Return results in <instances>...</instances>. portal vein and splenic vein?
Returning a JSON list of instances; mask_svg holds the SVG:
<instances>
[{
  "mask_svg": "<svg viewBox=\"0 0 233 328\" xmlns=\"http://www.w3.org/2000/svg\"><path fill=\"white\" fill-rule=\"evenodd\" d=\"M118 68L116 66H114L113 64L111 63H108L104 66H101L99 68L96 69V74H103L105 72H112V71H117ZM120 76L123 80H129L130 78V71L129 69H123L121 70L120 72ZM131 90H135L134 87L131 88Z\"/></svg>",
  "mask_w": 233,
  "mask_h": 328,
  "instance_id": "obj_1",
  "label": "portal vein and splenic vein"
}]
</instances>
——
• [Your instructions] Rewrite the rows above with "results" swapped for "outlines" and every other character left unchanged.

• [Solution for this exercise]
Return outlines in <instances>...</instances>. portal vein and splenic vein?
Returning a JSON list of instances; mask_svg holds the SVG:
<instances>
[{
  "mask_svg": "<svg viewBox=\"0 0 233 328\" xmlns=\"http://www.w3.org/2000/svg\"><path fill=\"white\" fill-rule=\"evenodd\" d=\"M118 68L116 66H114L113 64L111 63H108L104 66H101L99 68L96 69V74H103L105 72H112V71H117ZM120 76L123 80H129L130 78V71L129 69H123L121 70L120 72ZM131 90H135L134 87L131 88Z\"/></svg>",
  "mask_w": 233,
  "mask_h": 328,
  "instance_id": "obj_1",
  "label": "portal vein and splenic vein"
}]
</instances>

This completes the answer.